What the task requires: Find each line below where the word "this" occurs, and copy it.
------------------------------------------------------------------------
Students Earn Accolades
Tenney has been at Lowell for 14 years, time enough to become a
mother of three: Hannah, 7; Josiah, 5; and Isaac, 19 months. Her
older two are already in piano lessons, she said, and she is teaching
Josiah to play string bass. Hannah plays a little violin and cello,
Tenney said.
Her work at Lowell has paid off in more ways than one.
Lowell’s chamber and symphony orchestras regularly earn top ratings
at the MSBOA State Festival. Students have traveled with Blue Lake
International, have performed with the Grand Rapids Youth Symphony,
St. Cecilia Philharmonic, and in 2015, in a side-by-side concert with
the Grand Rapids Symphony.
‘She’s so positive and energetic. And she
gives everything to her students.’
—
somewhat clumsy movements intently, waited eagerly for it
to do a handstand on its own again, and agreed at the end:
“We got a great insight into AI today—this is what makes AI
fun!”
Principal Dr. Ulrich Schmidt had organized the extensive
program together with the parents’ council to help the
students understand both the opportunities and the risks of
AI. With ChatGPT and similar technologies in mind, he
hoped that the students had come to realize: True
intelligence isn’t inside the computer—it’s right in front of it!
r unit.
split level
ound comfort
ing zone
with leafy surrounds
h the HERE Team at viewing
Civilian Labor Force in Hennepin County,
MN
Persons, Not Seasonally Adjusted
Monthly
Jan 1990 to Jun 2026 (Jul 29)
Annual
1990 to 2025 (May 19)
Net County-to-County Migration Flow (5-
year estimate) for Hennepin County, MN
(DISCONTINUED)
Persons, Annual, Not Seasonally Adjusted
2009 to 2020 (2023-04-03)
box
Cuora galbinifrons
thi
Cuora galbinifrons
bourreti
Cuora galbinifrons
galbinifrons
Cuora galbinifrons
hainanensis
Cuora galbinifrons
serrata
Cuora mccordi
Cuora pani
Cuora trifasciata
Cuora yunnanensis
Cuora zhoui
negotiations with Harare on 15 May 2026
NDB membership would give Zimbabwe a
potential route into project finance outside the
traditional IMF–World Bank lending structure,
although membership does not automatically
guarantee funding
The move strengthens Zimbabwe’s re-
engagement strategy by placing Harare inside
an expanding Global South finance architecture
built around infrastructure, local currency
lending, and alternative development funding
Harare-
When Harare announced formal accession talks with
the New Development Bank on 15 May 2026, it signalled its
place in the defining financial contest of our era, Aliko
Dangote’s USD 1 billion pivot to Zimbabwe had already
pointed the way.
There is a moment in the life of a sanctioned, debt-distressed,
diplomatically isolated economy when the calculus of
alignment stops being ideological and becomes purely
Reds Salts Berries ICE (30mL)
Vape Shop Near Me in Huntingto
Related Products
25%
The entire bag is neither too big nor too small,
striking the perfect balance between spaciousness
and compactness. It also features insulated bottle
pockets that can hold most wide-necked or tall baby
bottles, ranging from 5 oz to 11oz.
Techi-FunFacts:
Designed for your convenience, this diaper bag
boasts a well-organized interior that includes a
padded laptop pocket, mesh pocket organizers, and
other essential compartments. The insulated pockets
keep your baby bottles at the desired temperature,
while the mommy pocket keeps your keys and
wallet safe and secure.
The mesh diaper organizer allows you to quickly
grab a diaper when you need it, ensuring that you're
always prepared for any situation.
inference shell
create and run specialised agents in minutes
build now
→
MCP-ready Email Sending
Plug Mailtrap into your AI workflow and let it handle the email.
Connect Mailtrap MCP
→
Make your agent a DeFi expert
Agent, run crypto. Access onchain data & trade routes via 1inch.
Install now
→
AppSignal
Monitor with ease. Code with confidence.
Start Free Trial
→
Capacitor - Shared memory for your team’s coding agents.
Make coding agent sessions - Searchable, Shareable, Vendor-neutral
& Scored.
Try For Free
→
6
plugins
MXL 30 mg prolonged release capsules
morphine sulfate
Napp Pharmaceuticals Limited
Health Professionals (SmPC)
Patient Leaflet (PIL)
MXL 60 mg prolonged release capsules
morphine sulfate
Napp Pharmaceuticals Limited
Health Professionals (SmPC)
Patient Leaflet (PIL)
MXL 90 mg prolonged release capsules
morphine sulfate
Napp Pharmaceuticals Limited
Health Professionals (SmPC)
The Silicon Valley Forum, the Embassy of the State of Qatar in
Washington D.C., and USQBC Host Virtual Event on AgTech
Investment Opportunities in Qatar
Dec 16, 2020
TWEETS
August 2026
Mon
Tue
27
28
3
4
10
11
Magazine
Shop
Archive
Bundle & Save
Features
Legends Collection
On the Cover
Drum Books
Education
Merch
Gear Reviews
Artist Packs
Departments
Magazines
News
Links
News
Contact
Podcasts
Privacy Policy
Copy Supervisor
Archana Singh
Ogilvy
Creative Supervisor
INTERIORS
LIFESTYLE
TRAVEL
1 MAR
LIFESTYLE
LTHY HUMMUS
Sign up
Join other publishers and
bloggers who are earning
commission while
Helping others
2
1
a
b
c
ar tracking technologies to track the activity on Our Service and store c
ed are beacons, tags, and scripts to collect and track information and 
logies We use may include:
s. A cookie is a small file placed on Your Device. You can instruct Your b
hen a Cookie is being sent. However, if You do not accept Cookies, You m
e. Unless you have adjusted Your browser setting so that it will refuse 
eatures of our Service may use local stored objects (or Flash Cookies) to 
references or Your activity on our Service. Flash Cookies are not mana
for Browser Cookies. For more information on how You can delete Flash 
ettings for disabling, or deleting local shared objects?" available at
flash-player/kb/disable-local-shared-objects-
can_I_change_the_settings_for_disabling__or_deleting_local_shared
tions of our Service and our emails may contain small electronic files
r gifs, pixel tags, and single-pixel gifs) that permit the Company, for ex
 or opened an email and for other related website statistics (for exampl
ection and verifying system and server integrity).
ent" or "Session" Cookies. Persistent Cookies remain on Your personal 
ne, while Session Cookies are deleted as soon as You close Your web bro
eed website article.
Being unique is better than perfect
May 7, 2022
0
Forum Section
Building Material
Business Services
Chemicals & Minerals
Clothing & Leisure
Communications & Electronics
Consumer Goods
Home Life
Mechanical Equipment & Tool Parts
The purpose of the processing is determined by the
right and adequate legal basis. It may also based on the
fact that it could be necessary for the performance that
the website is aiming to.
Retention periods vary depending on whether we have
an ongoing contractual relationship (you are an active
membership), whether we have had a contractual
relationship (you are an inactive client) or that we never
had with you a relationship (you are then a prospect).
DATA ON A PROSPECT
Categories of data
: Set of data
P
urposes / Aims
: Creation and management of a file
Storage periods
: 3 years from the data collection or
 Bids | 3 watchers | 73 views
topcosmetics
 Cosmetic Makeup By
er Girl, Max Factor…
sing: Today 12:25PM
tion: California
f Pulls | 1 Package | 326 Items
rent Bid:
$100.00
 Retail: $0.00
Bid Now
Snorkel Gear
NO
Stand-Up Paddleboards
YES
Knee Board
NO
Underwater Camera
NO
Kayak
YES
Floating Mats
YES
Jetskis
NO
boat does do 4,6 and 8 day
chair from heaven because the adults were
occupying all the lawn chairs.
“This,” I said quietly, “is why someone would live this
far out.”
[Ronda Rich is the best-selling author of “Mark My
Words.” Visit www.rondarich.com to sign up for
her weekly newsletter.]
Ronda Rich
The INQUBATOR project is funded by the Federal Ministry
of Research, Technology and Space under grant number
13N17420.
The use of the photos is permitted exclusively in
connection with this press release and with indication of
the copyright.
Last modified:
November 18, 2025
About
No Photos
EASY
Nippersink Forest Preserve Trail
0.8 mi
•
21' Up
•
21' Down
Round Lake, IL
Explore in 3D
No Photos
------------------------------------------------------------------------
Solution to the problem:
“We got a great insight into AI today—this is what makes AI
Designed for your convenience, this diaper bag
“This,” I said quietly, “is why someone would live this
connection with this press release and with indication of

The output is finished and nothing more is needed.